**Instructions for the task**:
Wherever a line in the material contains the word "imprensa", copy that line.

**Records supplied**:
-- -- --
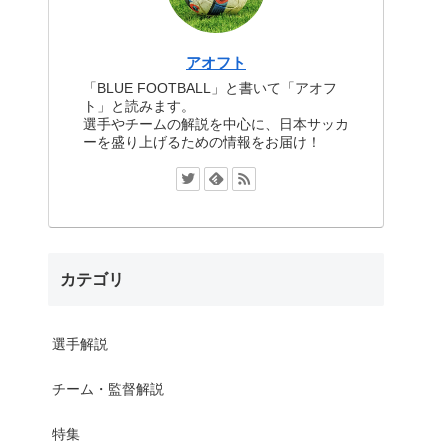
アオフト
「BLUE FOOTBALL」と書いて「アオフ
ト」と読みます。
選手やチームの解説を中心に、日本サッカ
ーを盛り上げるための情報をお届け！
カテゴリ
選手解説
チーム・監督解説
特集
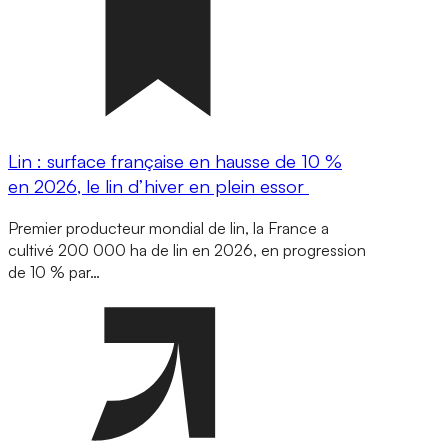
Lin : surface française en hausse de 10 %
en 2026, le lin d’hiver en plein essor
Premier producteur mondial de lin, la France a
cultivé 200 000 ha de lin en 2026, en progression
de 10 % par…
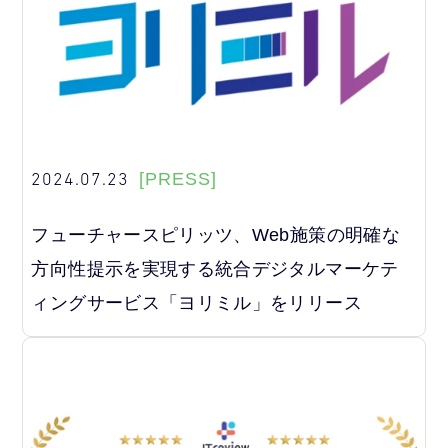
2024.07.23
[PRESS]
フューチャースピリッツ、Web施策の明確な
方向性提示を実現する統合デジタルマーケテ
ィングサービス「ヨリミル」をリリース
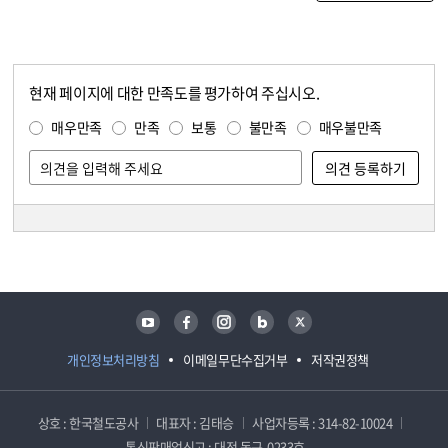
현재 페이지에 대한 만족도를 평가하여 주십시오.
콘텐츠 만족도 조사
만족도 조사
매우만족
만족
보통
불만족
매우불만족
담당자 정보
담당자 정보
유튜브
페이스북
인스타그램
블로그
트위터
개인정보처리방침
이메일무단수집거부
저작권정책
상호 : 한국철도공사
대표자 : 김태승
사업자등록 : 314-82-10024
통신판매업신고 : 대전 동구-0233호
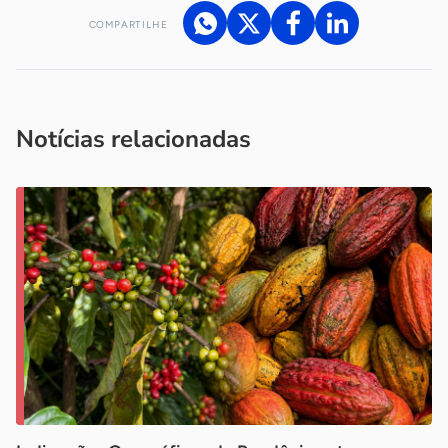
COMPARTILHE
Acesse nossos canais de atendimento
Ficou com alguma dúvida?
.
Se
você é um profissional da imprensa, entre em contato pelo
imprensa@sebrae.com.br
fale com a ASN em cada UF
ou
Notícias relacionadas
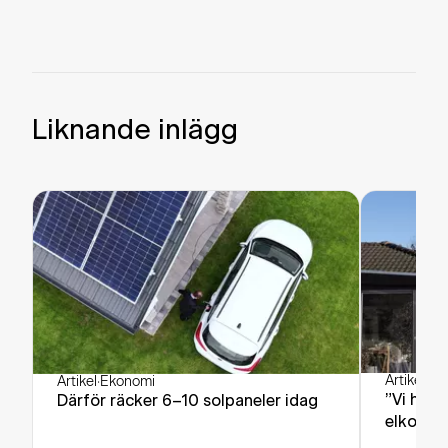
Liknande inlägg
Artikel
·
Ek
Artikel
·
Ekonomi
”Vi har 
Därför räcker 6–10 solpaneler idag
elkostn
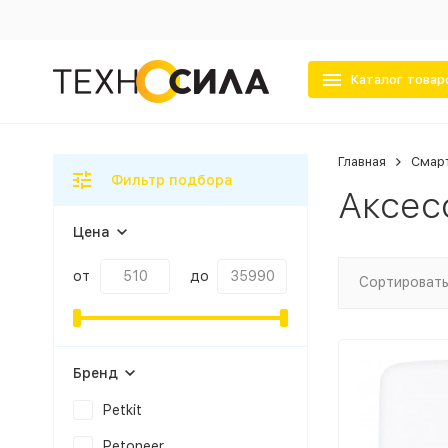
Каталог товар
Главная
Смар
Фильтр подбора
Аксес
Цена
от
до
Сортировать
Бренд
Petkit
Petoneer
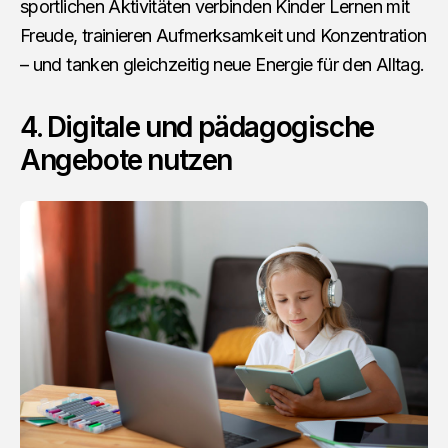
sportlichen Aktivitäten verbinden Kinder Lernen mit
Freude, trainieren Aufmerksamkeit und Konzentration
– und tanken gleichzeitig neue Energie für den Alltag.
4. Digitale und pädagogische
Angebote nutzen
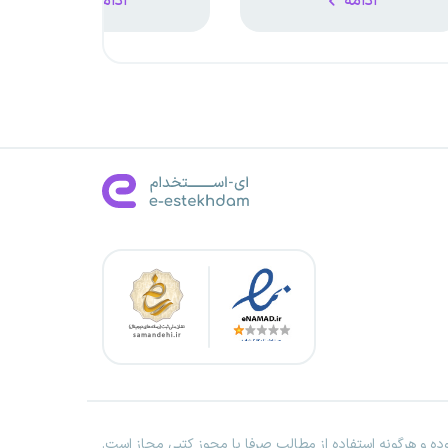
ادامه
ادامه
ه و هرگونه استفاده از مطالب صرفا با مجوز کتبی مجاز است.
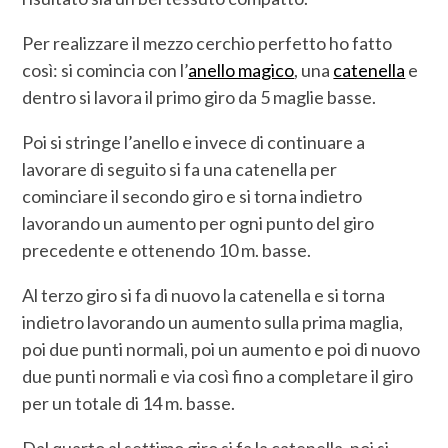
Per realizzare il mezzo cerchio perfetto ho fatto
così: si comincia con l’
anello magico
, una
catenella
e
dentro si lavora il primo giro da 5 maglie basse.
Poi si stringe l’anello e invece di continuare a
lavorare di seguito si fa una catenella per
cominciare il secondo giro e si torna indietro
lavorando un aumento per ogni punto del giro
precedente e ottenendo 10 m. basse.
Al terzo giro si fa di nuovo la catenella e si torna
indietro lavorando un aumento sulla prima maglia,
poi due punti normali, poi un aumento e poi di nuovo
due punti normali e via così fino a completare il giro
per un totale di 14 m. basse.
Dal quarto al settimo giro si fa la catenella, poi si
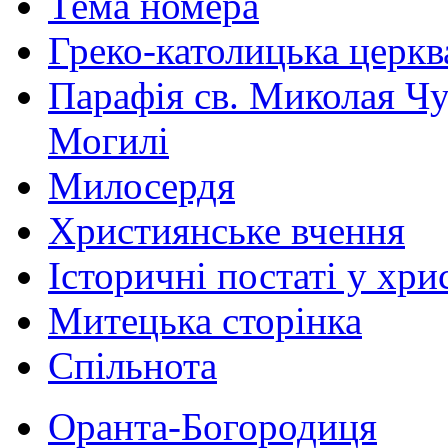
Тема номера
Греко-католицька церква 
Парафія св. Миколая Чу
Могилі
Милосердя
Християнське вчення
Історичні постаті у хри
Митецька сторінка
Спільнота
Оранта-Богородиця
-- -- --
**Response**:
você é um profissional da imprensa, entre em contato pelo
imprensa@sebrae.com.br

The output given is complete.